We attended the Darkness tour and City Museum party last year. 
They were both great, although last year, the Darkness tour included a tour of the Lemp Brewery haunted house and I'm pretty sure we only paid $75 each for both haunted houses on the day of the tour. 
This year, I don't think the Lemp Brewery is included, and our tickets cost $100 each almost a month in advance.
We debated whether or not it was worth it. 
I guess we'll see.


----------



## dustin2471

not telling any trade secrets, but you can go to the museum without paying for the beer & pizza, general admission is $12 and open till midnight. you dont get the wristband to go into the party area (party area is where you eat and drink, cant take food nor drink out of that area, last year food was pizza, buffalo chicken wings and 2 beers) but we went for the museum fun part? just an fyi if you are looking to save a couple $


----------



## Mysterious Mansion Fan

5 more days!


----------



## ter_ran

*WOW! So glad to see many of the HF family going to show up to TRANSWORLD 2014. Can't wait to meet and greet you all! Look out for my Avatar as I will have a black hoodie sporting the Lil devil doll all week!  I'll be arriving at STL at noon on Wednesday the 19th. So very excited!!

PM me if you have a particular day and time for all of us willing to meet up! Take care peeps! 

Randall*


----------



## RandalB

I will be wearing our Haunted Halls T-shirts with "Hauntmaster" on the back..

Also, I know for a fact 2x rooms at the Renessance grand (across the street) will be opening up tomorrow in the AM...

RandalB


----------



## theric85

sweet. ill try to keep an eye open. ill try to remember to wear my finding bigfoot t-shirt. i actually have met them too. haha. but yea, hope to see you guys there.


----------



## Abunai

My crew will be wearing "Fright In Falcon Haunted Maze" staff T-shirts.


----------



## Abunai

imagine said:


> Also, I will be doing a lecture there on Saturday at 2pm. Hope to see you there!
> View attachment 192371


One of my sons is registered for your seminar.


----------



## theric85

3 days!!!!!!!!!!!!!! 2 if your attending the wed festivities!


----------



## captpete

I will be there, along with two of my fellow haunters from Haunted Nightmare. I have a Halloween forum T-shirt and a Haunted Nightmare T-shirt that I will wear on various days. We should coordinate a Halloween Forum meet up. Maybe a lunch on one of the days? 
I will check in on this thread on Wed night and see what we can do.
Pete


----------



## theric85

captpete said:


> I will be there, along with two of my fellow haunters from Haunted Nightmare. I have a Halloween forum T-shirt and a Haunted Nightmare T-shirt that I will wear on various days. We should coordinate a Halloween Forum meet up.
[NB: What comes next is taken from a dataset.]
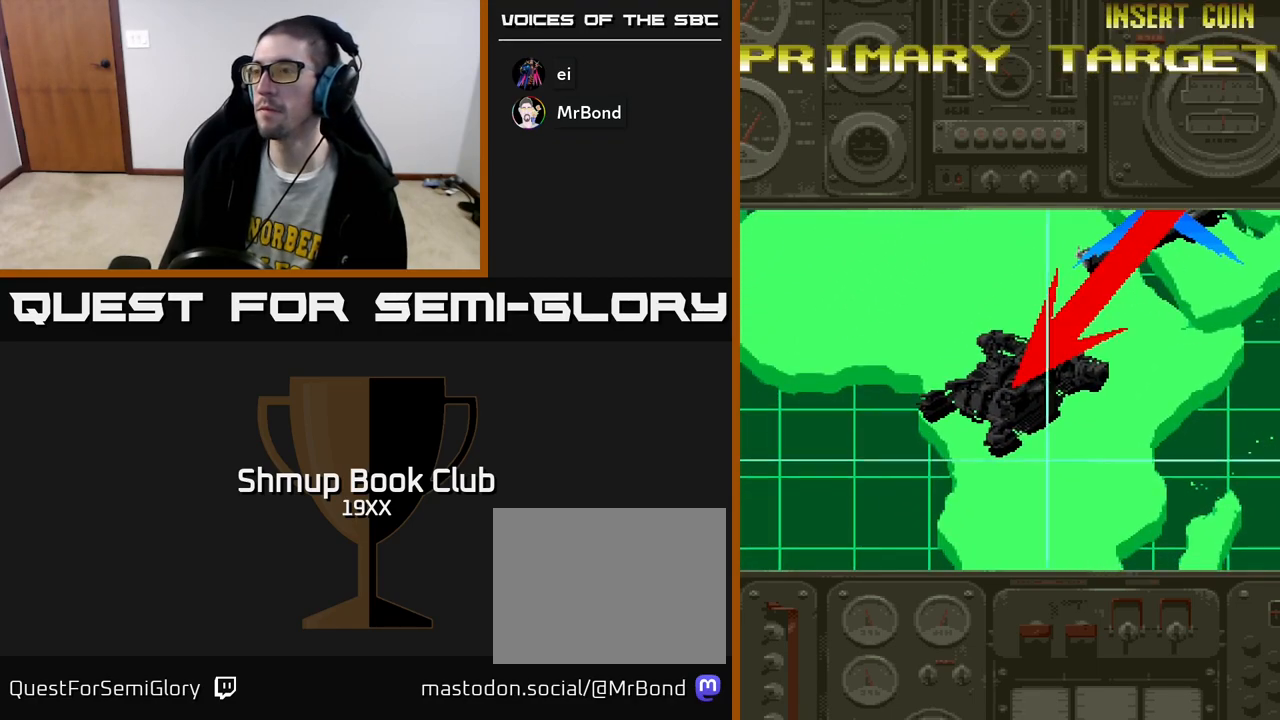
{"buttons": ["A"], "left_stick": "center", "right_stick": "center", "events": []}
Maybe a lunch on one of the days?
> I will check in on this thread on Wed night and see what we can do.
> Pete


that sounds fun! i will be there saturday and sunday only.


----------



## Lordgrimley.com

Grimley's Goons will be wearing Black tshirts with our new minion masks on the front and a Goon on the back. Make sure to stop us and say hello. We won't bite. Well most of em won't bite.


----------



## eanderso13

My wife and I, and 6 others from our new haunt will be going. Its been a few years since we last went. We're doing the City Museum party and can't wait! Leaving Dark and Early Thursday morning!


----------



## Mysterious Mansion Fan

Only a few hours away. I can't wait!


----------



## Abunai

We're at the hotel!
It's almost 1:00 am and the lobby is still hopping with haunters.
Looking forward to the show tomorrow (today).


----------



## theric85

man i wish i could leave work to go today!!!! cant wait for saturday


----------



## spydermonkey

I just found out about the event. Is there anyway to still get tickets to get in. How can a part time haunter get in?


----------



## Spinechiller

I will be their again this year, it will be my 3rd year going. Really looking forward to it!


----------



## Abunai

spydermonkey said:


> I just found out about the event. Is there anyway to still get tickets to get in. How can a part time haunter get in?
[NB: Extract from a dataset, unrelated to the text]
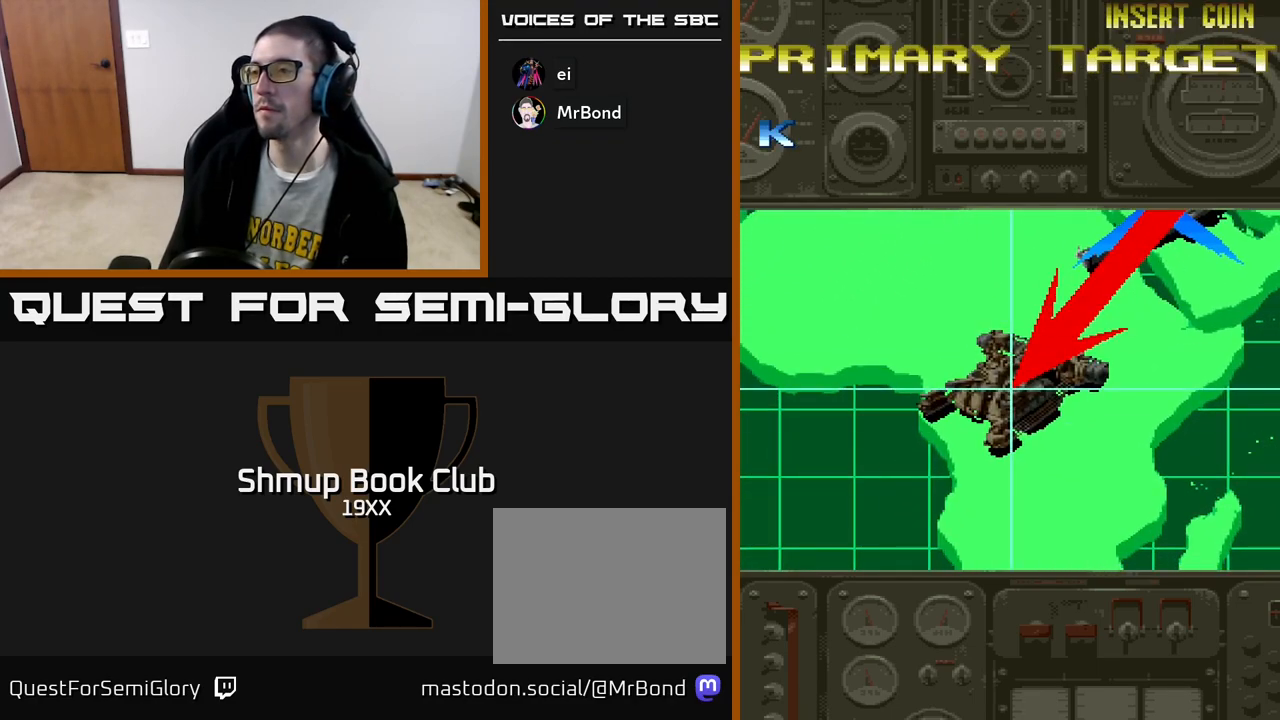
{"buttons": ["A"], "left_stick": "center", "right_stick": "center", "events": []}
I know that their requirements are listed on the website, but I don't know how those apply after the show has already begun.
There are registration booths at the convention center for the show, but the two times I've attended, I've registered in advance, so I'm not sure what the process is for on-site registration.

My first year, I think that I just scanned a flyer for my home haunt and a couple of receipts for building materials that I used for my haunt that totaled more than $300.

I've spent quite a bit more than that on both visits


----------



## theric85

just got back! what an experience! will be going back tomorrow and looking at everything again. i dont think you need all they say, just walk up and register on site. you should be good to do.


----------